Corrections and clarifications to the text of the printed version of 2nd edition of the book appear here.
p. 41 (P2.3.2) The comment in the definition of the constant $G$ indicates incorrect units:
G = 6.6743e-11 # J/K
should be
G = 6.6743e-11 # Nm^2/kg^2
p. 90 (E3.2) There is a missing minus sign in the inequality defining the plot range for the sinc function, which should be $-20 \le x \le 20$.
p. 125 (P.4.2.2) In the traditional formulation of Zipf's law, the constant $C$ is defined through $\log C = \log(w_1)$, instead of $C = \log(w_1)$.
p. 125 (P4.2.4) The Morse code example translating to 'PYTHON 3'
in this exercise should be: '.--. -.-- - .... --- -. / ...--'
. Thanks to Alisa Crowe for pointing out this typo.
p.162 (Example E4.19, Listing 4.8) The linspace
function lives in the numpy
package, not the pyplot
module:
r = plt.linspace(0,200,1000)
should be replaced with
r = np.linspace(0,200,1000)
and NumPy imported at the start of the program with
import numpy as np
p. 309 (Example E7.6) In the second call to plt.errorbar
one of the arguments escaped the close parenthesis:
... mfc='k', mec='k'), capsize=3
should read
... mfc='k', mec='k', capsize=3)
p. 345 (Example E7.24) This comment line in Listing 7.25 is incorrect:
# Initial conditions - ring of inner radius r, width dr centred at (cx,cy) (mm)
should read:
# Initial conditions - circle of radius r centred at (cx,cy) (mm)
p.366 (Example E8.4) The import
import matplotlib.pyplot as plt
is not necessary in this code example.
p.368 (Example E8.5) The linspace
function lives in the numpy
package, not the pyplot
module. The following lines:
ax = plt.linspace(-5, 5, 1000)
ax2 = plt.linspace(1, 6, 6)
should be replaced with
ax = np.linspace(-5, 5, 1000)
ax2 = np.linspace(1, 6, 6)
p.385 (Example E8.14) The lambda
function defining the lower limit of the $z$ integral should take arguments x, y
, not x, vy
(though since this lower limit is a constant (0), neither argument is used and the code will run correctly as it is.
p.400 (Example E8.18) The term $-mg$ in the formula for $\dot{u}_4$ should be simply $-g$ in the text before Listing 8.14. The code is correct.

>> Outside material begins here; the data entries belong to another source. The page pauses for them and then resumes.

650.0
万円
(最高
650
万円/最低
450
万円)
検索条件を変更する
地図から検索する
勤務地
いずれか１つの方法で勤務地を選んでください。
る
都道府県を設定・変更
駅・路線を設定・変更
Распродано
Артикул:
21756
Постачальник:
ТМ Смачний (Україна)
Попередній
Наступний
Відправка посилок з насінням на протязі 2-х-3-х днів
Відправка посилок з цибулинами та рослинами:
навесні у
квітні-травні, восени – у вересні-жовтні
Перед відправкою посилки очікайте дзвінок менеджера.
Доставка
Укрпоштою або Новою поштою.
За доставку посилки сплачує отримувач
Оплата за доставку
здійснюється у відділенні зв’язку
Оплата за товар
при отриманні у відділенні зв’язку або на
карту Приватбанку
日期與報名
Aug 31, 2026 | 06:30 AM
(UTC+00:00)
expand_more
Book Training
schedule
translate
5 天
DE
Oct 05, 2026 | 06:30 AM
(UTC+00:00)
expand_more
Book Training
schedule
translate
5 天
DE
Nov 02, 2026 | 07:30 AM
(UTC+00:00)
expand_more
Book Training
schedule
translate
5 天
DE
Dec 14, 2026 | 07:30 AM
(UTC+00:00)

p.469 The description of the thresh
argument to the pandas.dropna
function is incorrect: a row or column is not dropped if it contains at least thresh
NaN values; rather, it is dropped if it does not contain at least that number of non-NaN values. By coincidence, this is the same thing for the example given, but the difference can be seen by dropping rows:
In [x]: df
Out[x]:
A B C D
0 1.1 NaN NaN 10.3
1 0.8 NaN 3.6 2.9
2 1.2 2.5 1.6 2.7
3 NaN NaN NaN NaN
4 NaN NaN 3.6 5.3
In [x]: df.dropna(thresh=3, axis=0)
Out[x]:
A B C D
1 0.8 NaN 3.6 2.9
2 1.2 2.5 1.6 2.7
Rows 0, 3 and 4 are dropped because they contain fewer than thresh=3
valid entries.
Many thanks to Andre Nepomuceno for pointing this out.
p.479 (P9.4.2) The value for the reference viscosity to use is $\eta_0 = 1.869 \times 10^{-5}\;\mathrm{kg\,m^{-1}\,s^{-1}}$.